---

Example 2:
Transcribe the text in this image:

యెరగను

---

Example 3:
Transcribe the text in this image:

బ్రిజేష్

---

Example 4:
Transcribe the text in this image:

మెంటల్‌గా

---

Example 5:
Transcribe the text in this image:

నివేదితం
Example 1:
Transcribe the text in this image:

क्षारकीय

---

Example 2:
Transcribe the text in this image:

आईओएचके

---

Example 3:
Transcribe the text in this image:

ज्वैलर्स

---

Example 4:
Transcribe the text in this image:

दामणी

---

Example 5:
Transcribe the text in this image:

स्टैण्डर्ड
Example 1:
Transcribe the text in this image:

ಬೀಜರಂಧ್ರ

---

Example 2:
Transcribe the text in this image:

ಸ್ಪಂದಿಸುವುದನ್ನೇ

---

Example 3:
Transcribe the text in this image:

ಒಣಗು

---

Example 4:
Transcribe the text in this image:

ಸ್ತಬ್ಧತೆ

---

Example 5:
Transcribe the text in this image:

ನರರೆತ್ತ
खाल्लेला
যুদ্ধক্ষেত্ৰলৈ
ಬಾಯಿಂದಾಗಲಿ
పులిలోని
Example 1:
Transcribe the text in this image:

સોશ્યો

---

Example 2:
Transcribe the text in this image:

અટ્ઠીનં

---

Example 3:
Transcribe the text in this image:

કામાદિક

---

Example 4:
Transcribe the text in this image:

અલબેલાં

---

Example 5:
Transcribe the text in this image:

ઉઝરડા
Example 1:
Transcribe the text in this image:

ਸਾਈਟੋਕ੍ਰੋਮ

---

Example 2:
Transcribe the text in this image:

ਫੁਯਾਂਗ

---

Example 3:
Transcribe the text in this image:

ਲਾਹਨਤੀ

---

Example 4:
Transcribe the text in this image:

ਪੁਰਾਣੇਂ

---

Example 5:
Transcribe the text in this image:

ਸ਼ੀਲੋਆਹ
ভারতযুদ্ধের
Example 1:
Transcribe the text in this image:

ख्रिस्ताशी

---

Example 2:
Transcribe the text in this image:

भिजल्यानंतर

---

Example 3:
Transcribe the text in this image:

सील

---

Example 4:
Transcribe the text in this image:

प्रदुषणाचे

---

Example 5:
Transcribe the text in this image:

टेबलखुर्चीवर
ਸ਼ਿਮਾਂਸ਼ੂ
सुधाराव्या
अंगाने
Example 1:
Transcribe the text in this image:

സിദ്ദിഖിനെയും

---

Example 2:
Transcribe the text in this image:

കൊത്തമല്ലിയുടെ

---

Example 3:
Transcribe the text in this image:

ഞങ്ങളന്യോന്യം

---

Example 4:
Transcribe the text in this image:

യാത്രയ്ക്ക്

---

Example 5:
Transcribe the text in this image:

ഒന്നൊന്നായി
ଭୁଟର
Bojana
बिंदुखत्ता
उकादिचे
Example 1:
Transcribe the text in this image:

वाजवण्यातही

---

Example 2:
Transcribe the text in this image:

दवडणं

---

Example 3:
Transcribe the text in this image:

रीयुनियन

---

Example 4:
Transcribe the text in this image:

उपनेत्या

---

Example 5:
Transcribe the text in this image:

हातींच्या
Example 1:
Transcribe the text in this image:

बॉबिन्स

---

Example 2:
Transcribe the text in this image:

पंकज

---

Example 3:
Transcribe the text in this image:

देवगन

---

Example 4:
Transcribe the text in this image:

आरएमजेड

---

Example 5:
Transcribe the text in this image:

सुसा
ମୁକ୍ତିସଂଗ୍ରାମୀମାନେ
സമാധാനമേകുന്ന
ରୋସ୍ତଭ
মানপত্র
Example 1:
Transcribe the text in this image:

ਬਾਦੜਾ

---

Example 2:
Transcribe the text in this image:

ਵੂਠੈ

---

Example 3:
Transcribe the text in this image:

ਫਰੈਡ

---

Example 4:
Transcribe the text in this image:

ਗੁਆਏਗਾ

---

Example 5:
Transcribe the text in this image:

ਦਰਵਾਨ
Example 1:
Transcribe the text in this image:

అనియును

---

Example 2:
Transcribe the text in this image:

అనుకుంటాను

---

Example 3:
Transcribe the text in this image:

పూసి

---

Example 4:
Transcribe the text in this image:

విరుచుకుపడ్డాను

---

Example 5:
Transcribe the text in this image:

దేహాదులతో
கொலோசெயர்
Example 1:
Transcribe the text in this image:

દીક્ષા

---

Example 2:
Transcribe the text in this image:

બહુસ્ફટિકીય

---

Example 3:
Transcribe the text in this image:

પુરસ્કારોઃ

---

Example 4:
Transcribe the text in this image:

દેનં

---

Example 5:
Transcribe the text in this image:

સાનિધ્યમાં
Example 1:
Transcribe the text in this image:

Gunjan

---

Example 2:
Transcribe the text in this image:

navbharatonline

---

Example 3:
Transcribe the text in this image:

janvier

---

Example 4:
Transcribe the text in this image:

——

### Requirement
A word-for-word copy of the full listing is required.

### Task solution
---

Example 2:
Transcribe the text in this image:

యెరగను

---

Example 3:
Transcribe the text in this image:

బ్రిజేష్

---

Example 4:
Transcribe the text in this image:

మెంటల్‌గా

---

Example 5:
Transcribe the text in this image:

నివేదితం
Example 1:
Transcribe the text in this image:

क्षारकीय

---

Example 2:
Transcribe the text in this image:

आईओएचके

---

Example 3:
Transcribe the text in this image:

ज्वैलर्स

---

Example 4:
Transcribe the text in this image:

दामणी

---

Example 5:
Transcribe the text in this image:

स्टैण्डर्ड
Example 1:
Transcribe the text in this image:

ಬೀಜರಂಧ್ರ

---

Example 2:
Transcribe the text in this image:

ಸ್ಪಂದಿಸುವುದನ್ನೇ

---

Example 3:
Transcribe the text in this image:

ಒಣಗು

---

Example 4:
Transcribe the text in this image:

ಸ್ತಬ್ಧತೆ

---

Example 5:
Transcribe the text in this image:

ನರರೆತ್ತ
खाल्लेला
যুদ্ধক্ষেত্ৰলৈ
ಬಾಯಿಂದಾಗಲಿ
పులిలోని
Example 1:
Transcribe the text in this image:

સોશ્યો

---

Example 2:
Transcribe the text in this image:

અટ્ઠીનં

---

Example 3:
Transcribe the text in this image:

કામાદિક

---

Example 4:
Transcribe the text in this image:

અલબેલાં

---

Example 5:
Transcribe the text in this image:

ઉઝરડા
Example 1:
Transcribe the text in this image:

ਸਾਈਟੋਕ੍ਰੋਮ

---

Example 2:
Transcribe the text in this image:

ਫੁਯਾਂਗ

---

Example 3:
Transcribe the text in this image:

ਲਾਹਨਤੀ

---

Example 4:
Transcribe the text in this image:

ਪੁਰਾਣੇਂ

---

Example 5:
Transcribe the text in this image:

ਸ਼ੀਲੋਆਹ
ভারতযুদ্ধের
Example 1:
Transcribe the text in this image:

ख्रिस्ताशी

---

Example 2:
Transcribe the text in this image:

भिजल्यानंतर

---

Example 3:
Transcribe the text in this image:

सील

---

Example 4:
Transcribe the text in this image:

प्रदुषणाचे

---

Example 5:
Transcribe the text in this image:

टेबलखुर्चीवर
ਸ਼ਿਮਾਂਸ਼ੂ
सुधाराव्या
अंगाने
Example 1:
Transcribe the text in this image:

സിദ്ദിഖിനെയും

---

Example 2:
Transcribe the text in this image:

കൊത്തമല്ലിയുടെ

---

Example 3:
Transcribe the text in this image:

ഞങ്ങളന്യോന്യം

---

Example 4:
Transcribe the text in this image:

യാത്രയ്ക്ക്

---

Example 5:
Transcribe the text in this image:

ഒന്നൊന്നായി
ଭୁଟର
Bojana
बिंदुखत्ता
उकादिचे
Example 1:
Transcribe the text in this image:

वाजवण्यातही

---

Example 2:
Transcribe the text in this image:

दवडणं

---

Example 3:
Transcribe the text in this image:

रीयुनियन

---

Example 4:
Transcribe the text in this image:

उपनेत्या

---

Example 5:
Transcribe the text in this image:

हातींच्या
Example 1:
Transcribe the text in this image:

बॉबिन्स

---

Example 2:
Transcribe the text in this image:

पंकज

---

Example 3:
Transcribe the text in this image:

देवगन

---

Example 4:
Transcribe the text in this image:

आरएमजेड

---

Example 5:
Transcribe the text in this image:

सुसा
ମୁକ୍ତିସଂଗ୍ରାମୀମାନେ
സമാധാനമേകുന്ന
ରୋସ୍ତଭ
মানপত্র
Example 1:
Transcribe the text in this image:

ਬਾਦੜਾ

---

Example 2:
Transcribe the text in this image:

ਵੂਠੈ

---

Example 3:
Transcribe the text in this image:

ਫਰੈਡ

---

Example 4:
Transcribe the text in this image:

ਗੁਆਏਗਾ

---

Example 5:
Transcribe the text in this image:

ਦਰਵਾਨ
Example 1:
Transcribe the text in this image:

అనియును

---

Example 2:
Transcribe the text in this image:

అనుకుంటాను

---

Example 3:
Transcribe the text in this image:

పూసి

---

Example 4:
Transcribe the text in this image:

విరుచుకుపడ్డాను

---

Example 5:
Transcribe the text in this image:

దేహాదులతో
கொலோசெயர்
Example 1:
Transcribe the text in this image:

દીક્ષા

---

Example 2:
Transcribe the text in this image:

બહુસ્ફટિકીય

---

Example 3:
Transcribe the text in this image:

પુરસ્કારોઃ

---

Example 4:
Transcribe the text in this image:

દેનં

---

Example 5:
Transcribe the text in this image:

સાનિધ્યમાં
Example 1:
Transcribe the text in this image:

Gunjan

---

Example 2:
Transcribe the text in this image:

navbharatonline

---

Example 3:
Transcribe the text in this image:

janvier

---

Example 4:
Transcribe the text in this image:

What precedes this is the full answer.